§ **List of tasks**:
1 - Answer these questions using the contract excerpt:
(a) To which party has Acquisition made available copies of the work papers used to calculate its Tax reserves?
(b) Which Tax Liens on Acquisition's assets are excepted?
(c) Has Acquisition requested an extension of time to file any material Tax return?
2 - In one to three sentences, explain, as the contract excerpt states, when a breach, violation or default under a Contract in clause (y) is excepted from the representation.

§ **Given passage**:

▬▬▬

Neither Acquisition, nor to the knowledge of Acquisition, any other party
thereto, is in breach or violation of, or in default in the performance or
observance of any term or provision of and no event has occurred which, with
notice or lapse of time or both, is reasonably expected to result in a default
under, (x) the certificate of incorporation or By-laws of Acquisition or (y)
any Contract to which Acquisition is a party or by which Acquisition or any of
its assets or properties is bound, except in the case of clause (y) for
breaches, violations and defaults which, individually or in the aggregate, do
not and are not reasonably expected to have a Material Adverse Effect on
Acquisition.
(l) Tax Matters.
(i) Except as set forth in Schedule 4.02(l) hereto,
Acquisition has filed all material Tax returns to be filed
by applicable law prior to the Closing Date. All material
Tax returns were (and, as to Tax returns not filed as of
the date hereof, will be) true, complete and correct and
filed on a timely basis. Acquisition (i) has paid all
material Taxes due, or claimed or asserted by any taxing
authority to be due, for
-28-
the periods covered by such Tax returns or (ii) has duly
and fully provided reserves (in accordance with GAAP)
adequate to reflect all such Taxes.
(ii) Acquisition has established (and until the
Closing Date will maintain) on its books and records
reserves adequate to reflect all material Taxes not yet
due and payable. Acquisition has made available to IPC the
complete and accurate copies of all work papers associated
with the calculation of Acquisition's Tax reserves.
(iii) There are no Tax Liens upon the assets of
Acquisition which could reasonably be expected to have a
Material Adverse Effect on Acquisition except Liens for
Taxes not yet due.
(iv) Acquisition has not requested (and no request
has been made on its behalf) any extension of time within
which to file any material Tax return.
(v) (A) No income Tax returns have been examined by
any taxing authorities for any periods; and (B) no
deficiency for any material Taxes has been suggested,
proposed, asserted or assessed against Acquisition that
has not been resolved and paid in full.
(vi) No audits or other administrative proceedings
or court proceedings are presently pending with regard to
any Taxes or Tax returns of Acquisition.

▬▬▬

§ **Record list**:
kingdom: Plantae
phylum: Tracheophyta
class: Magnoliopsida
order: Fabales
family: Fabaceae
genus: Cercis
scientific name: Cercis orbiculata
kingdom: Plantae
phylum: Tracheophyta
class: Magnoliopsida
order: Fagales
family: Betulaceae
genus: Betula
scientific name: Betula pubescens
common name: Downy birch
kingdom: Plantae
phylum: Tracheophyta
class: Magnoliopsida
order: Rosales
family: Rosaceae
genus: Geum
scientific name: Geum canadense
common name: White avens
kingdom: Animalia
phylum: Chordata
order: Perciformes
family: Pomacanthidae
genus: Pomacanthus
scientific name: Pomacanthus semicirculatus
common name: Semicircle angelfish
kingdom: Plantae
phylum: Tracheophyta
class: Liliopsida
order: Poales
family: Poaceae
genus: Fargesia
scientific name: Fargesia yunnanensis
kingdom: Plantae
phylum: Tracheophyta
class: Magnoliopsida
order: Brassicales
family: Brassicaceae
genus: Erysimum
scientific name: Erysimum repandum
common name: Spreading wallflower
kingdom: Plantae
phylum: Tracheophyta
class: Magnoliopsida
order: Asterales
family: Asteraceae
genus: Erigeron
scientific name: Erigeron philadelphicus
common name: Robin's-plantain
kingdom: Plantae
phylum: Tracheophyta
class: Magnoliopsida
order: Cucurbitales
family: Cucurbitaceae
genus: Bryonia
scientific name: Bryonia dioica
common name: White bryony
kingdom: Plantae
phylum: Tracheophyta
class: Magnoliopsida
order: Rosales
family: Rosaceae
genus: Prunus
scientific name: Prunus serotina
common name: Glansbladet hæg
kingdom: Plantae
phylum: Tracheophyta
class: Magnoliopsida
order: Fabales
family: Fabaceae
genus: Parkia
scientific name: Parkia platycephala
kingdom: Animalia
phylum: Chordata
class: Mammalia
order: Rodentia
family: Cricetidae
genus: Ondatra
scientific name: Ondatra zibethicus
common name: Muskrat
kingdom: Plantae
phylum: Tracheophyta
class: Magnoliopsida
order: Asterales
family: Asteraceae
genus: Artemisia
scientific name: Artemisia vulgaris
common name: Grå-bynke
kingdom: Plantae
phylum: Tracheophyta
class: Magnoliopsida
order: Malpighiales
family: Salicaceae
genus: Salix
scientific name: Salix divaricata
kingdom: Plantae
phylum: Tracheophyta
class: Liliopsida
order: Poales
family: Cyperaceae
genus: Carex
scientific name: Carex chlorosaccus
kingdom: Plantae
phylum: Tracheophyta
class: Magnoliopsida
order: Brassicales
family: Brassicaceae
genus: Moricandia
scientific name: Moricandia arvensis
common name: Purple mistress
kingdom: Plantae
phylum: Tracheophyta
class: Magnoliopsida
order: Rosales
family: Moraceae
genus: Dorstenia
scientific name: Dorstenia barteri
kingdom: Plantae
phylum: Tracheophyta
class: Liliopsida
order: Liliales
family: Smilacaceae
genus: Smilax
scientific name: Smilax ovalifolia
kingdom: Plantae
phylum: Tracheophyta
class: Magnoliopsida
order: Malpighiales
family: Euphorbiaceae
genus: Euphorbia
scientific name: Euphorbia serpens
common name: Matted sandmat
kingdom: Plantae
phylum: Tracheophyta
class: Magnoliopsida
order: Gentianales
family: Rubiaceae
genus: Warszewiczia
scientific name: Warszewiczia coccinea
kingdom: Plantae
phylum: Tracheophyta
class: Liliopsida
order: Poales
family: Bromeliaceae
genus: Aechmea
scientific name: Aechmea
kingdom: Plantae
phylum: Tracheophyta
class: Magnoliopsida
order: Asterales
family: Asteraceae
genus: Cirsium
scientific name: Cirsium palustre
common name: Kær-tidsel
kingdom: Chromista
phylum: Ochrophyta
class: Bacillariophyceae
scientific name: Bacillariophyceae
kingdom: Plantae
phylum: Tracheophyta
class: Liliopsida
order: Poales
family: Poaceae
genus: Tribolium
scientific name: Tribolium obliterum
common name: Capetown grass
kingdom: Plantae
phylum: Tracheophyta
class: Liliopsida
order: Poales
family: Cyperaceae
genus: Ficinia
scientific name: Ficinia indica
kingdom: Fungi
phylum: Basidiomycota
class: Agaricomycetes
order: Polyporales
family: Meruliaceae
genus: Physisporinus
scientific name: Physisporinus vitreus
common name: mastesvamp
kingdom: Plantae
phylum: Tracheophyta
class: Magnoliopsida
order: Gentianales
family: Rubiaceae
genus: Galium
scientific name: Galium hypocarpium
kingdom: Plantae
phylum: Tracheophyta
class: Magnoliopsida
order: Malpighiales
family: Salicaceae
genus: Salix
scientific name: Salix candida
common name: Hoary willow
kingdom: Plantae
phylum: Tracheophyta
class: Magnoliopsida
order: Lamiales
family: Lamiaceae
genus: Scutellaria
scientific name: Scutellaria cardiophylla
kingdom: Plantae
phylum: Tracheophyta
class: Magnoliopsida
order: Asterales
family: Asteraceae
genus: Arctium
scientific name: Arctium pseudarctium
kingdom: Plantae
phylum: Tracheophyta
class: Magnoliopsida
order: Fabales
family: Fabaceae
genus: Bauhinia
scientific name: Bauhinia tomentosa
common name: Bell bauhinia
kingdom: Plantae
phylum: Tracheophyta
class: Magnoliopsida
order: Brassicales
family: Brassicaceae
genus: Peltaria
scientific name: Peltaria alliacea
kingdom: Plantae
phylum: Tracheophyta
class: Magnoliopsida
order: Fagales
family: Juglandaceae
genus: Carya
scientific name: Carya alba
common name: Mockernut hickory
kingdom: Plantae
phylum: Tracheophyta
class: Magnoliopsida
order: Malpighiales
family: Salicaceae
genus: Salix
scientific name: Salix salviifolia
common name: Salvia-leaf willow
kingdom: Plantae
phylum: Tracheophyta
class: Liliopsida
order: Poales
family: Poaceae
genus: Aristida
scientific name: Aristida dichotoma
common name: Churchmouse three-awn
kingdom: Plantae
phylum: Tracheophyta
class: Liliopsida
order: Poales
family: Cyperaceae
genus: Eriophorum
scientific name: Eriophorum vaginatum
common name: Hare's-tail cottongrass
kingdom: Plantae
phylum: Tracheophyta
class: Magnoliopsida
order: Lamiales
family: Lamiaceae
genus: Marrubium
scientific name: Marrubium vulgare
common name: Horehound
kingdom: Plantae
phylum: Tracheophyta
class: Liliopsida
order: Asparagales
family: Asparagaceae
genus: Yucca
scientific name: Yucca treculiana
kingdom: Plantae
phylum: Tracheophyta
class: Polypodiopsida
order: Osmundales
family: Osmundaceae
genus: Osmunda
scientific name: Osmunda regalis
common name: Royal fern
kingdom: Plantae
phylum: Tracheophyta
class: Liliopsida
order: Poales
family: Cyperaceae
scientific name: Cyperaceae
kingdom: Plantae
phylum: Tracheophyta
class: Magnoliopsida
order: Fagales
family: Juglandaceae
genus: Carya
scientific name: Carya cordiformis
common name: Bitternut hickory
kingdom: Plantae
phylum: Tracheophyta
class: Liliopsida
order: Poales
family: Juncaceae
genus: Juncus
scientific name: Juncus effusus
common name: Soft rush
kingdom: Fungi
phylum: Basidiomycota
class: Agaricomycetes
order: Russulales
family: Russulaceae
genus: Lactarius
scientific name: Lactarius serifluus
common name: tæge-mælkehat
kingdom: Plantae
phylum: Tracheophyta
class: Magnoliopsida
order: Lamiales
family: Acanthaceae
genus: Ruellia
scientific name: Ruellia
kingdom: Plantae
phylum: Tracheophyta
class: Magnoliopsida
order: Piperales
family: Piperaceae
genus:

▬▬▬

§ **Solutions below**:
1 -
(a) IPC.
(b) Liens for Taxes not yet due.
(c) No. Acquisition has not requested one, and no request has been made on its behalf.

2 - Under clause (y), breaches, violations and defaults of a Contract are excepted when, individually or in the aggregate, they do not have and are not reasonably expected to have a Material Adverse Effect on Acquisition. This exception applies only to clause (y), not to the certificate of incorporation or By-laws in clause (x).